The hawks will be unhappy. Anyone who wants a quick end to Syria’s civil war will be unhappy, but they were relying on mission creep to get the job done. And that is exactly what Obama has been fighting against from Day One. You may find reasons to disagree with the man’s policies. You may think he bears some responsibility for the tragedy in Syria because he has refused to make it America’s responsibility to solve, but he’s fought off everyone, including in his own cabinet, and come out the other side with a way out that is hard to criticize. Raise your hand if you saw it coming.
Fred Kaplan on the Obama’s speech:
The upshot is this: If Russia backs away from a real deal, after exciting so many players to its possibilities, Obama could emerge with his air strikes gaining greater support—at home and abroad. To this end, Obama and his aides have crafted a narrative that makes everything they’ve done in recent days—the slips and slides, as well as the shrewd moves—seem smart and bold: namely, that Putin proposed this plan (and Assad subsequently announced that Syria would join the other 189 nations that have signed an international treaty prohibiting the use of chemical weapons) only because the United States had threatened to use force.

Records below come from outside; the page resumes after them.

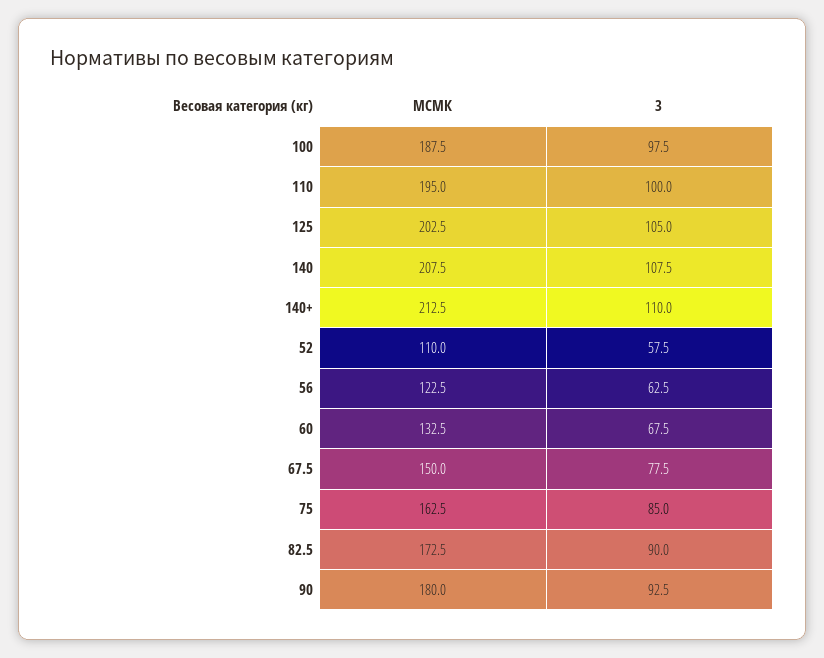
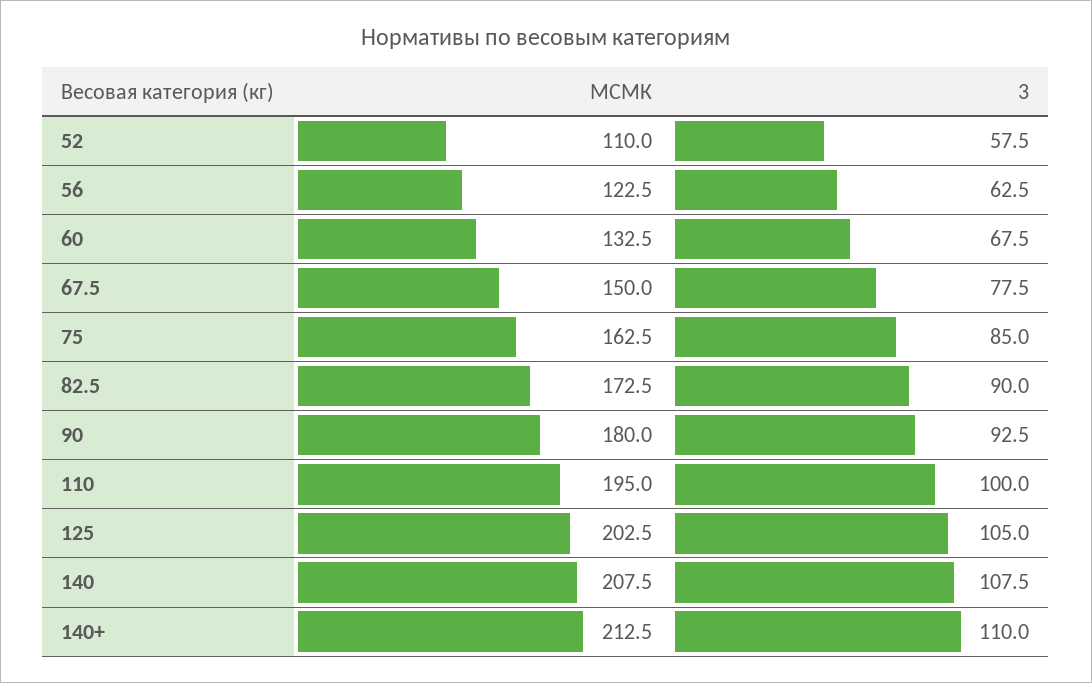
  {
    "МСМК": {
-     "100": 187.5,
      "110": 195,
      "125": 202.5,
      "140": 207.5,
      "140+": 212.5,
      "52": 110,
      "56": 122.5,
      "60": 132.5,
      "67.5": 150,
      "75": 162.5,
      "82.5": 172.5,
      "90": 180
    },
    "3": {
-     "100": 97.5,
      "110": 100,
      "125": 105,
      "140": 107.5,
      "140+": 110,
      "52": 57.5,
      "56": 62.5,
      "60": 67.5,
      "67.5": 77.5,
      "75": 85,
      "82.5": 90,
      "90": 92.5
    }
  }

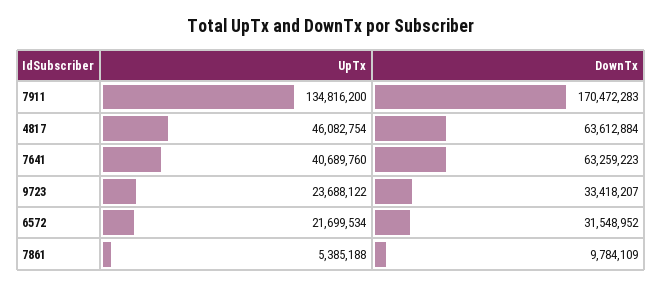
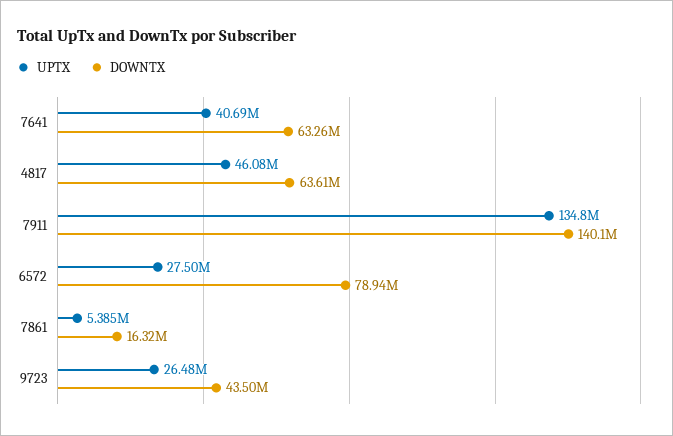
  {
    "UpTx": {
      "7911": 134816200,
      "4817": 46082754,
      "7641": 40689760,
-     "9723": 23688122,
+     "9723": 26480000,
-     "6572": 21699534,
+     "6572": 27500000,
      "7861": 5385188
    },
    "DownTx": {
-     "7911": 170472283,
+     "7911": 140100000,
      "4817": 63612884,
      "7641": 63259223,
-     "9723": 33418207,
+     "9723": 43500000,
-     "6572": 31548952,
+     "6572": 78940000,
-     "7861": 9784109
+     "7861": 16320000
    }
  }

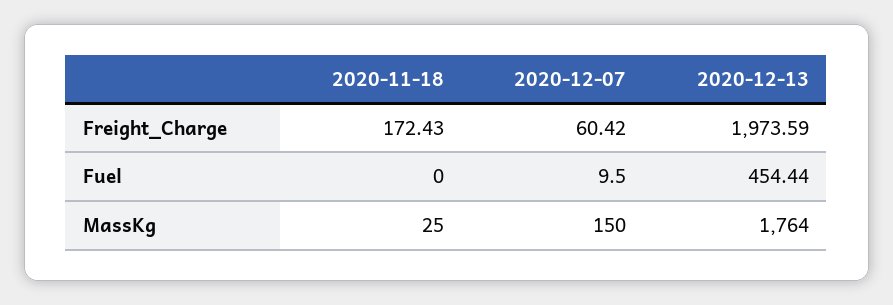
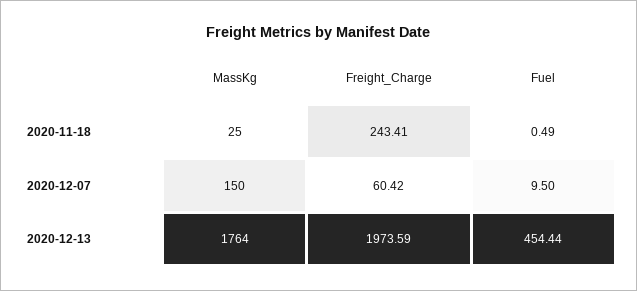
  {
    "2020-11-18": {
-     "Freight_Charge": 172.43,
+     "Freight_Charge": 243.41,
-     "Fuel": 0,
+     "Fuel": 0.49,
      "MassKg": 25
    },
    "2020-12-07": {
      "Freight_Charge": 60.42,
      "Fuel": 9.5,
      "MassKg": 150
    },
    "2020-12-13": {
      "Freight_Charge": 1973.59,
      "Fuel": 454.44,
      "MassKg": 1764
    }
  }

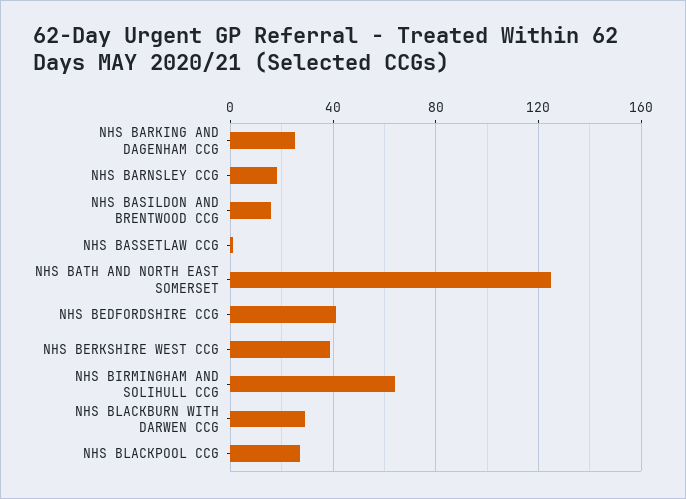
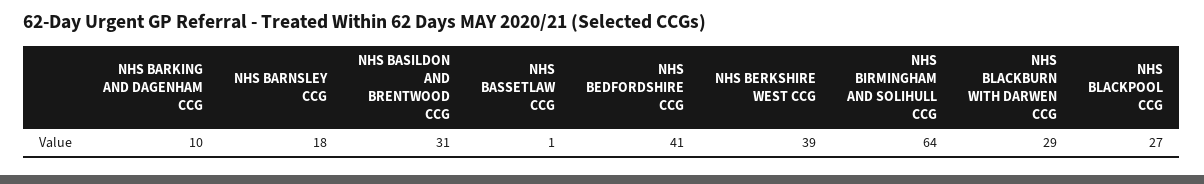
  {
-   "NHS BARKING AND DAGENHAM CCG": 25,
+   "NHS BARKING AND DAGENHAM CCG": 10,
    "NHS BARNSLEY CCG": 18,
-   "NHS BASILDON AND BRENTWOOD CCG": 15,
+   "NHS BASILDON AND BRENTWOOD CCG": 31,
    "NHS BASSETLAW CCG": 1,
-   "NHS BATH AND NORTH EAST SOMERSET": 125,
    "NHS BEDFORDSHIRE CCG": 41,
    "NHS BERKSHIRE WEST CCG": 39,
    "NHS BIRMINGHAM AND SOLIHULL CCG": 64,
    "NHS BLACKBURN WITH DARWEN CCG": 29,
    "NHS BLACKPOOL CCG": 27
  }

This narrative may even be true.
Obama attributed the Russian initiative partly to “the credible threat of U.S. military action.” That’s certainly the case. The Russians and Syrians would not have budged without the threat of American force. And even if the protracted negotiations over the next months don’t result in a clear and firm proposal. Assad will have acknowledged his use of chemical weapons and be far less likely to use them again, as will other dictators who find themselves facing popular rebellions. And if by any chance he does use them, Obama should have less trouble in building an international coalition to punish him. That’s all to the good, and is the result—even with all the bungling diplomacy—of Obama’s initial threat of force.
The sudden onset of diplomacy has produced a widespread skepticism that I find baffling. Remember, the purpose of air strikes is not to topple Assad. It can’t prevent the attack that has already happened. All it can do is prevent him – and, to a lesser extent, future dictators — from using chemical weapons. The skeptical reactions I’ve seen, from the likes of Jeff Goldberg, Julia Ioffe, and Max Fisher all seem to lose sight of this, judging diplomacy against a standard of success higher than the air strikes could possibly have achieved.
Ross Douthat thinks the speech should not have taken place:
A prime time presidential address should either announce a policy course or make a specific appeal to Congress; it should not be wasted on a situation where the course is so unclear and the appeal so vague and undirected. Yes, it’s been on the schedule since last week, but there is no rule saying that a president must speak when he’s announced that he will speak if significant events intervene. And after the Russian gambit and the Congressional vote’s postponement, it would have been the better part of valor to simply postpone this speech as well.
It’s impossible to take seriously Obama’s claim that he doesn’t think “world’s policeman” is the proper U.S. role when he is delivering a speech defending the necessity of enforcing an international norm with military action. He recycled several of his officials’ worst fear-mongering arguments about proliferation, Iran, and terrorism, but these have not improved through repeated assertion. All in all, this was a speech that Obama didn’t need to give, and he said nothing that would persuade anyone not already supportive of his policy.